If you can’t tell, I am super excited that it’s soup season. Time to drag out all the recipes I’ve hidden away since spring – pumpkin chili, tomato tortellini soup, gumbo. Hungry yet? Homemade chicken noodle has been on my mind a lot lately, and while I know there is no rule against making chicken noodle in the summer, my heart wasn’t in it back in August.
This recipe originally came from a Paula Deen cookbook my mother bought back when Paula was still just a restaurant owner back in Savannah. Every year it seems I make another tweak or two. For instance, the original recipe calls for you to boil a quartered boiler/fryer until the meat is cooked. I have found that using a shredded roast chicken adds a whole new depth of flavor.
If your local grocery store or deli carries decent rotisserie chicken, this can be used. However, the rotisserie chickens at my grocery store are pathetic. One, they are small. They look more like Cornish hens! Two, they are expensive. Three, I don’t know where they get their definition of “hot and fresh,” but 3 hours under a heat lamp in my book does not constitute fresh. The birds are tasteless and resemble shredded wood. Honestly, roasting your own chicken is not that big a deal. I lined a baking pan with foil, coated the skin of the chicken with olive oil, kosher salt, and pepper and baked it at 375 degrees for an hour and a half. Let it cool for at least 45 minutes before pulling the meat off the bone. But whatever you do, don’t throw away the carcass!! This pile of bone and skin – that may look like a pile of garbage to you – is what you will use later to flavor your soup.
Otis the kitchen dog smelled something yummy cooling on the stove. He is smart enough to know that his Mom is a messy cook and that if he hung around long enough inevitably his patience would be rewarded. Sure enough, as I was removing the chicken meat from the bone I sloshed drippings down the oven door and onto the floor. Otis voraciously lapped this up before I could come back with a mop.
Don’t let the amount of pre-prep work scare you off. If you don’t have enough time in one day to make this soup, make it in stages. I roasted my chicken in the morning, let it cool, came back and shredded it in the afternoon. Then I stored my shredded chicken and stock in the refrigerator until the next night when I had time to throw it all together.

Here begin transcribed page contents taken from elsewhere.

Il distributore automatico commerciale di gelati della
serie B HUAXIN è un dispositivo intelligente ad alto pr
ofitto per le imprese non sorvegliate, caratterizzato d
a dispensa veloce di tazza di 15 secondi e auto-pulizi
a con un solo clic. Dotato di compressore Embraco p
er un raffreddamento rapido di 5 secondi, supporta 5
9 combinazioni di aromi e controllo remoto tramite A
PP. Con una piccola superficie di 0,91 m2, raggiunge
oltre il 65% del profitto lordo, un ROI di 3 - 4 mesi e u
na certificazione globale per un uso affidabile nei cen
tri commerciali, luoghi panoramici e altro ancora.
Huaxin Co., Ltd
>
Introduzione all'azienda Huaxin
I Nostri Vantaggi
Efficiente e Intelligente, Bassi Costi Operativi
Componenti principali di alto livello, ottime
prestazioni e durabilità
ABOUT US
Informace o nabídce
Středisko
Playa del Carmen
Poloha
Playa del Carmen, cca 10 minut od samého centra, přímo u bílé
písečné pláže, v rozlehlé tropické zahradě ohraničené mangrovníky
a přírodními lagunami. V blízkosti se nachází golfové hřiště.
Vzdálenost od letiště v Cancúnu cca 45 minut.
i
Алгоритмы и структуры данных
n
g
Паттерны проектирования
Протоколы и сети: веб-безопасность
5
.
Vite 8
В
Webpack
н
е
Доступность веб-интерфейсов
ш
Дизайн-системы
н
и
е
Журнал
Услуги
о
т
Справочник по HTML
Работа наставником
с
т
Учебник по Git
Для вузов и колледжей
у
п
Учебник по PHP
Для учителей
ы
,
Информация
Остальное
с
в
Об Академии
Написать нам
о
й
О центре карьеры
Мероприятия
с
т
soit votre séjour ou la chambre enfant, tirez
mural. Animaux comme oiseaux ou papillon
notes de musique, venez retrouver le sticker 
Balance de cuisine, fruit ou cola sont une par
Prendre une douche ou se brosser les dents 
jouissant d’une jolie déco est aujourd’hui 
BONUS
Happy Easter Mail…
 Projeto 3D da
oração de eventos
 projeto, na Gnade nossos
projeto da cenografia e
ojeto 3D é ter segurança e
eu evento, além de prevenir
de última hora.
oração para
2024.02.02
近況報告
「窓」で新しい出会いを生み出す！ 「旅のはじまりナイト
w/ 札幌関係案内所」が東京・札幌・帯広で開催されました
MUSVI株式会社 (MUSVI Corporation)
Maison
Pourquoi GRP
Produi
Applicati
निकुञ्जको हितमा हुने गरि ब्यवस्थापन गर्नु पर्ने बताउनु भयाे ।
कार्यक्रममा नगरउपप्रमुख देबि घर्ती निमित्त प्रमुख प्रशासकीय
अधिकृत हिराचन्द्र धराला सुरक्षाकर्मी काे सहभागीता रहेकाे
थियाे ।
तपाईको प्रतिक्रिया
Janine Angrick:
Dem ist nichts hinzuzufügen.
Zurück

I mentioned I purchased a five pound bird. This is more than enough meat for this soup. I actually divided my shredded meat in half and saved part of it for another meal I had planned later in the week.
Chicken Noodle Soup
- 1 (2-3 lb.) whole roasting chicken
- 2 tablespoons olive oil
- Kosher salt
- 3 ½ quarts water
- 1 onion, peeled and halved
- 2 teaspoons Italian seasoning
- 3 cloves garlic, halved
- 4 bay leaves
- 2 cups sliced carrots
- 2 cups sliced celery
- 2 ½ cups uncooked egg noodles or other pasta
- 1 ½ tablespoons dried parsley
- ⅓ cup cooking sherry
- 2 tablespoons sea salt
- Preheat oven to 400 degrees.
- Remove giblets from inside chicken. Rinse chicken and pat dry. Brush outside of chicken with olive oil. Sprinkle with kosher salt and pepper. Place in a baking dish or roasting pan and cook until an instant read thermometer reads 175 degrees – about an hour and a half. Remove chicken from oven and allow to cool. Once chicken has cooled, remove meat from the bones. Do not discard the bones!
- Place bones in a large stock pot and add water, onion, Italian seasoning, garlic cloves, and bay leaves. Bring water to a boil then allow to simmer for 45 minutes.
- Strain stock and discard onion, bay leaves, and garlic cloves. Return stock to a boil.
- Add carrots and cook for 3 minutes.
- Add celery and cook for an additional 10 minutes.
- Add pasta and cook according to package directions.
- Add chicken, parsley, sherry and sea salt. Cook for an additional 2 minutes until chicken is heated through.